Doch nicht jede Forderungsausfalldeckung reicht im Notfall aus. Der Schaden durch einen unversicherten Dritten wird nur ersetzt, wenn er durch ein rechtskräftiges Urteil festgestellt wurde, wenn eine Zwangsvollstreckung aus dem Urteil erfolglos war oder aussichtslos ist. Außerdem muss der monetäre Schaden einen bestimmten Betrag überschreiten. Das Versicherungsunternehmen, so rät Bianca Boss als Verbrauchertipp, sollte ab einer Schadenhöhe von höchstens 1000 Euro bezahlen.

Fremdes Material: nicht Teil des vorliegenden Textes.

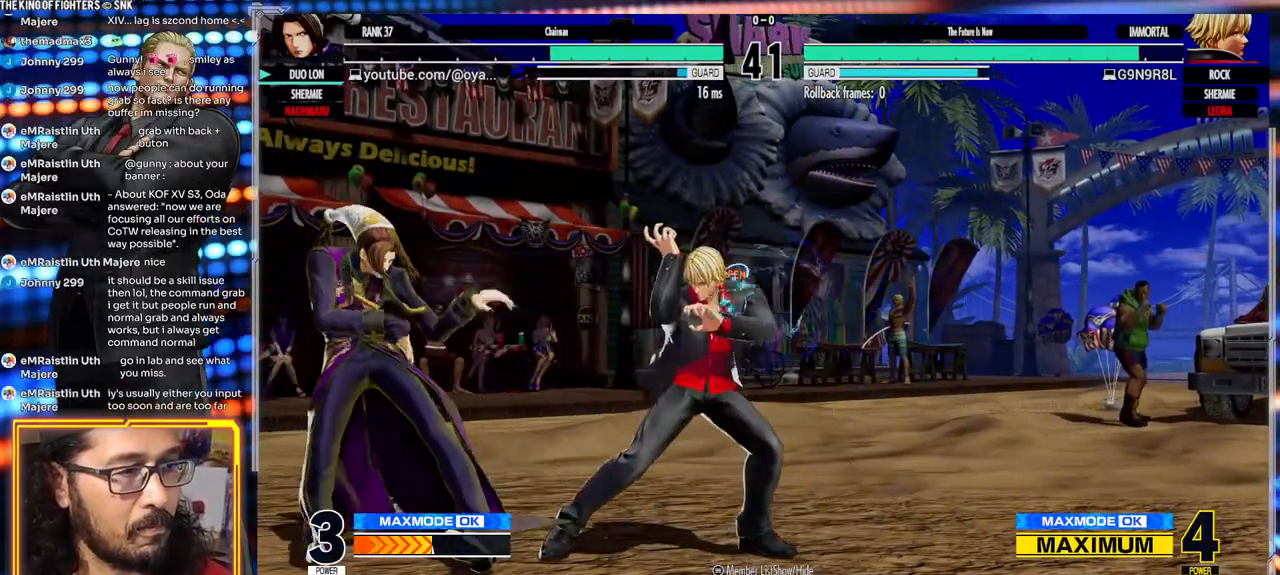
{"buttons": ["Y"], "left_stick": "right", "events": [[67, "left_stick", "right"], [100, "Y", "down"], [250, "Y", "up"], [500, "Y", "down"]]}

Eine an sich wün- schenswerte niedrigere Bagatellgrenze kommt dem Versicherten jedoch oft (zu) teuer.
Als Stolpersteine gelten auch Schäden, die »Täter« vorsätzlich verursachten. Für vorsätzliches Handeln eines Schädigers gewähren derzeit nur wenige Versicherer finanziellen Schutz.
Was aber passiert, wenn der unversicherte Schädiger Pole ist, der Freunde in Brandenburg besucht, oder ein Flüchtling aus Afghanistan? Kein Problem, die Staatsangehörigkeit spielt normalerweise in Forderungsausfalldeckungen keine Rolle. Sicher auch im Ausland? Zum Stolperstein kann aber ein eigener Auslandsaufenthalt werden. Oft deckt eine Forderungsausfalldeckung nur die Europäische Union und die befreundeten EFTA-Staaten Schweiz und Liechtenstein, Norwegen und Island ab. Und auch das nur zeitlich eng begrenzt. Innerhalb Europas sollte jedoch ein unbegrenzter Aufenthalt mitversichert sein, im außereuropäischen Ausland mindestens zeitlich begrenzt.